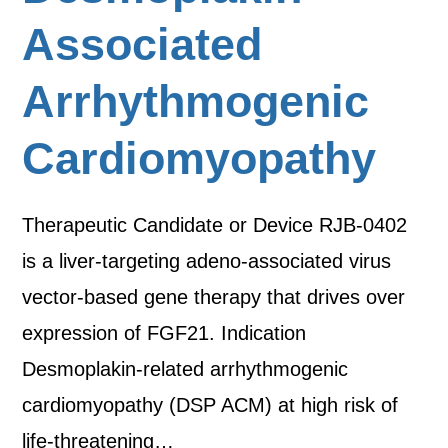
Associated
Arrhythmogenic
Cardiomyopathy
Therapeutic Candidate or Device RJB-0402
is a liver-targeting adeno-associated virus
vector-based gene therapy that drives over
expression of FGF21. Indication
Desmoplakin-related arrhythmogenic
cardiomyopathy (DSP ACM) at high risk of
life-threatening…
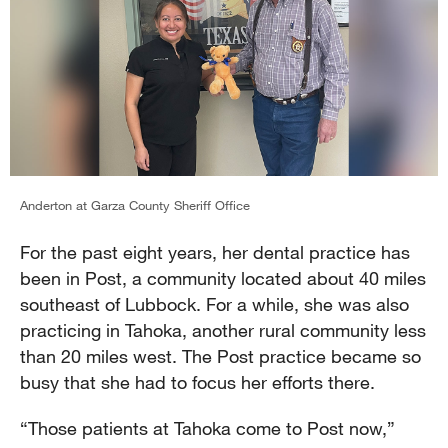
Anderton at Garza County Sheriff Office
For the past eight years, her dental practice has
been in Post, a community located about 40 miles
southeast of Lubbock. For a while, she was also
practicing in Tahoka, another rural community less
than 20 miles west. The Post practice became so
busy that she had to focus her efforts there.
“Those patients at Tahoka come to Post now,”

_Exercise description_.
Working through the records above, copy each line in which "that" is found.

_Written answer_.
vector-based gene therapy that drives over
busy that she had to focus her efforts there.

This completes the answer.